Top of Records for this task
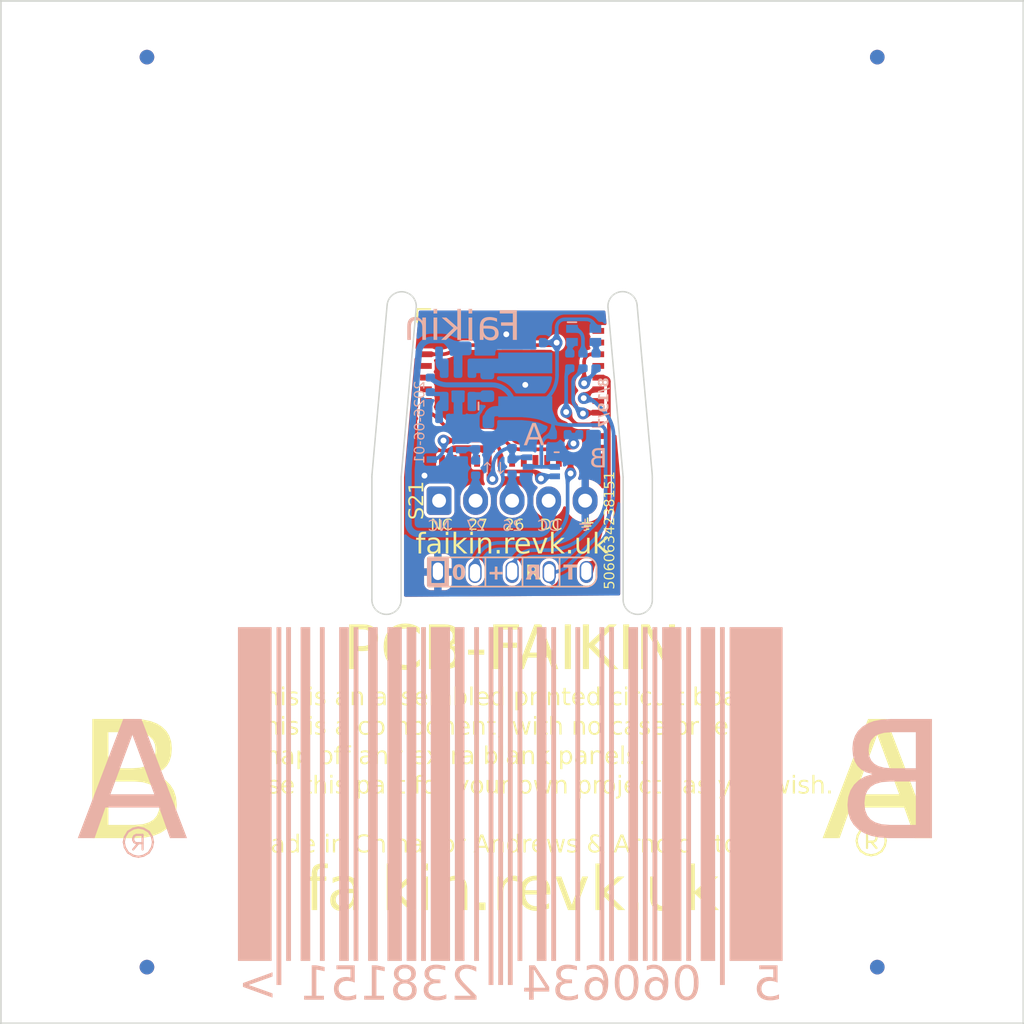
<source format=kicad_pcb>
(kicad_pcb (version 20221018) (generator pcbnew)

  (general
    (thickness 0.8)
  )

  (paper "A4")
  (title_block
    (title "Daikin ESP32-PICO-MINI Module")
    (rev "1")
    (company "Adrian Kennard, Andrews & Arnold Ltd")
  )

  (layers
    (0 "F.Cu" signal)
    (31 "B.Cu" signal)
    (32 "B.Adhes" user "B.Adhesive")
    (33 "F.Adhes" user "F.Adhesive")
    (34 "B.Paste" user)
    (35 "F.Paste" user)
    (36 "B.SilkS" user "B.Silkscreen")
    (37 "F.SilkS" user "F.Silkscreen")
    (38 "B.Mask" user)
    (39 "F.Mask" user)
    (40 "Dwgs.User" user "User.Drawings")
    (41 "Cmts.User" user "User.Comments")
    (42 "Eco1.User" user "User.Eco1")
    (43 "Eco2.User" user "User.Eco2")
    (44 "Edge.Cuts" user)
    (45 "Margin" user)
    (46 "B.CrtYd" user "B.Courtyard")
    (47 "F.CrtYd" user "F.Courtyard")
    (48 "B.Fab" user)
    (49 "F.Fab" user)
    (50 "User.1" user "V.Cuts")
  )

  (setup
    (stackup
      (layer "F.SilkS" (type "Top Silk Screen") (color "White"))
      (layer "F.Paste" (type "Top Solder Paste"))
      (layer "F.Mask" (type "Top Solder Mask") (color "Black") (thickness 0.01))
      (layer "F.Cu" (type "copper") (thickness 0.035))
      (layer "dielectric 1" (type "core") (color "FR4 natural") (thickness 0.71) (material "FR4") (epsilon_r 4.5) (loss_tangent 0.02))
      (layer "B.Cu" (type "copper") (thickness 0.035))
      (layer "B.Mask" (type "Bottom Solder Mask") (color "Black") (thickness 0.01))
      (layer "B.Paste" (type "Bottom Solder Paste"))
      (layer "B.SilkS" (type "Bottom Silk Screen") (color "White"))
      (copper_finish "None")
      (dielectric_constraints no)
    )
    (pad_to_mask_clearance 0)
    (pad_to_paste_clearance_ratio -0.02)
    (aux_axis_origin 100 100)
    (pcbplotparams
      (layerselection 0x00010fc_ffffffff)
      (plot_on_all_layers_selection 0x0000000_00000000)
      (disableapertmacros false)
      (usegerberextensions false)
      (usegerberattributes true)
      (usegerberadvancedattributes true)
      (creategerberjobfile true)
      (dashed_line_dash_ratio 12.000000)
      (dashed_line_gap_ratio 3.000000)
      (svgprecision 6)
      (plotframeref false)
      (viasonmask false)
      (mode 1)
      (useauxorigin false)
      (hpglpennumber 1)
      (hpglpenspeed 20)
      (hpglpendiameter 15.000000)
      (dxfpolygonmode true)
      (dxfimperialunits true)
      (dxfusepcbnewfont true)
      (psnegative false)
      (psa4output false)
      (plotreference true)
      (plotvalue true)
      (plotinvisibletext false)
      (sketchpadsonfab false)
      (subtractmaskfromsilk false)
      (outputformat 1)
      (mirror false)
      (drillshape 0)
      (scaleselection 1)
      (outputdirectory "")
    )
  )

  (property "DATE" "2023-06-02")

  (net 0 "")
  (net 1 "GND")
  (net 2 "TX")
  (net 3 "RX")
  (net 4 "Net-(J1-Pin_2)")
  (net 5 "Net-(D2-RK)")
  (net 6 "Net-(D2-BK)")
  (net 7 "DC")
  (net 8 "Net-(D2-GK)")
  (net 9 "unconnected-(J1-Pin_1-Pad1)")
  (net 10 "EN")
  (net 11 "Net-(J1-Pin_3)")
  (net 12 "Net-(J2-0)")
  (net 13 "Net-(J2-Rx)")
  (net 14 "Net-(J2-Tx)")
  (net 15 "unconnected-(U3-Pad1)")
  (net 16 "unconnected-(U1-I36-Pad4)")
  (net 17 "unconnected-(U1-I37-Pad5)")
  (net 18 "unconnected-(U1-I38-Pad6)")
  (net 19 "unconnected-(U1-I39-Pad7)")
  (net 20 "unconnected-(U1-I34-Pad9)")
  (net 21 "unconnected-(U1-I35-Pad10)")
  (net 22 "unconnected-(U1-IO32-Pad12)")
  (net 23 "unconnected-(U1-IO33-Pad13)")
  (net 24 "+3.3V")
  (net 25 "unconnected-(U1-IO25-Pad15)")
  (net 26 "unconnected-(U1-IO14-Pad18)")
  (net 27 "R")
  (net 28 "G")
  (net 29 "B")
  (net 30 "unconnected-(U1-IO12-Pad19)")
  (net 31 "unconnected-(U1-IO13-Pad20)")
  (net 32 "unconnected-(U1-IO15-Pad21)")
  (net 33 "unconnected-(U1-IO2-Pad22)")
  (net 34 "unconnected-(U1-IO4-Pad24)")
  (net 35 "unconnected-(U1-NC-Pad25)")
  (net 36 "unconnected-(U1-IO20-Pad26)")
  (net 37 "unconnected-(U1-IO5-Pad29)")
  (net 38 "unconnected-(U1-NC-Pad32)")
  (net 39 "unconnected-(U1-IO22-Pad34)")
  (net 40 "unconnected-(U1-IO21-Pad35)")
  (net 41 "unconnected-(U3-Pad3)")
  (net 42 "unconnected-(U3-EN-Pad4)")
  (net 43 "Net-(Q3-G)")
  (net 44 "unconnected-(U3-Pad6)")

  (footprint "RevK:ESP32-PICO-MINI-02" (layer "F.Cu") (at 135 56.59325))

  (footprint "RevK:PCB7070" (layer "F.Cu") (at 135 65))

  (footprint "RevK:C_0603_" (layer "B.Cu") (at 132.6 53.7875))

  (footprint "RevK:LED-RGB-1.6x1.6" (layer "B.Cu") (at 139.9 52.9))

  (footprint "RevK:C_0402" (layer "B.Cu")
    (tstamp 450796ed-160e-4912-8510-5adfc8f1a2f5)
    (at 140.1 59.7 180)
    (property "Sheetfile" "Faikin.kicad_sch")
    (property "Sheetname" "")
    (property "ki_description" "Unpolarized capacitor")
    (property "ki_keywords" "cap capacitor")
    (path "/aea0762f-9b4b-49c8-b311-2b433e5a47c4")
    (attr smd)
    (fp_text reference "C1" (at 0.4 0.9 unlocked) (layer "B.SilkS") hide
        (effects (font (size 1 1) (thickness 0.15)) (justify mirror))
      (tstamp 4700b619-1e1b-4b18-b3a5-4d49f5d30b51)
    )
    (fp_text value "1uF" (at 0 -1.1 unlocked) (layer "B.Fab") hide
        (effects (font (size 1 1) (thickness 0.15)) (justify mirror))
      (tstamp aa14d29d-dba6-46d9-abb6-3308c80f949b)
    )
    (fp_text user "${VALUE}" (at 0 0 unlocked) (layer "B.Fab")
        (effects (font (size 0.3 0.3) (thickness 0.05)) (justify mirror))
      (tstamp 79e33d70-03ff-464a-841c-307b5098cf02)
    )
    (fp_line (start -0.75 -0.35) (end -0.75 0.35)
      (stroke (width 0.05) (type solid)) (layer "Dwgs.User") (tstamp 419c0876-9f4d-4b17-a7de-24f79740c0d7))
    (fp_line (start -0.75 0.35) (end 0.75 0.35)
      (stroke (width 0.05) (type solid)) (layer "Dwgs.User") (tstamp 61fad739-7c57-407c-b865-c799a40a2a6c))
    (fp_line (start 0.75 -0.35) (end -0.75 -0.35)
      (stroke (width 0.05) (type solid)) (layer "Dwgs.User") (tstamp 2fecbfc7-cc47-4a18-b08d-5c9662710fb7))
    (fp_line (start 0.75 0.35) (end 0.75 -0.35)
      (stroke (width 0.05) (type solid)) (layer "Dwgs.User") (tstamp c83bdf27-4e84-4f3f-87a9-a849256b72eb))
    (fp_line (start -0.72 -0.35) (end -0.72 0.36)
      (stroke (width 0.12) (type solid)) (layer "Cmts.User") (tstamp de36b983-dd78-4050-95e6-7373ed00ef30))
    (fp_line (start -0.72 0.36) (end -0.47 0.36)
      (stroke (width 0.12) (type solid)) (layer "Cmts.User") (tstamp 0589dc1c-7775-473e-b450-314a399ff167))
    (fp_line (start -0.47 -0.35) (end -0.72 -0.35)
      (stroke (width 0.12) (type solid)) (layer "Cmts.User") (tstamp 3706af7f-ae29-46e6-9d9a-ca2d4b5923eb))
    (fp_line (start 0 0) (end 0 0.2)
      (stroke (width 0.12) (type solid)) (layer "Cmts.User") (tstamp 046731c1-3700-4ca0-a820-a8956903ebad))
    (fp_line (start 0.5 0.355) (end 0.75 0.355)
      (stroke (width 0.12) (type solid)) (layer "Cmts.User") (tstamp 4285fbbb-a6bb-4e5d-bd63-4274e16b7f06))
    (fp_line (start 0.75 -0.355) (end 0.5 -0.355)
      (stroke (width 0.12) (type solid)) (layer "Cmts.User") (tstamp 43ea7b02-3706-4d7a-99a0-dec7379b6181))
    (fp_line (start 0.75 0.355) (end 0.75 -0.355)
      (stroke (width 0.12) (type solid)) (layer "Cmts.User") (tstamp 8aa734be-4c4e-4461-beb6-03bb368099ce))
    (fp_circle (center 0 0) (end 0.2 0)
      (stroke (width 0.12) (type solid)) (fill none) (layer "Cmts.User") (tstamp 4021f87e-d709-409b-b700-2e1df6797354))
    (fp_line (start -0.5 -0.25) (end -0.5 0.25)
      (stroke (width 0.12) (type default)) (layer "B.CrtYd") (tstamp eff76771-e9c4-4764-96bf-d
... [2820951 chars truncated]
</source>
Bottom of Records for this task
Could you restate, word for word, the lines above from the one with "(usegerberadvancedattributes true)" to the one with "(plotreference true)", both included?

Answer area:
      (usegerberadvancedattributes true)
      (creategerberjobfile true)
      (dashed_line_dash_ratio 12.000000)
      (dashed_line_gap_ratio 3.000000)
      (svgprecision 6)
      (plotframeref false)
      (viasonmask false)
      (mode 1)
      (useauxorigin false)
      (hpglpennumber 1)
      (hpglpenspeed 20)
      (hpglpendiameter 15.000000)
      (dxfpolygonmode true)
      (dxfimperialunits true)
      (dxfusepcbnewfont true)
      (psnegative false)
      (psa4output false)
      (plotreference true)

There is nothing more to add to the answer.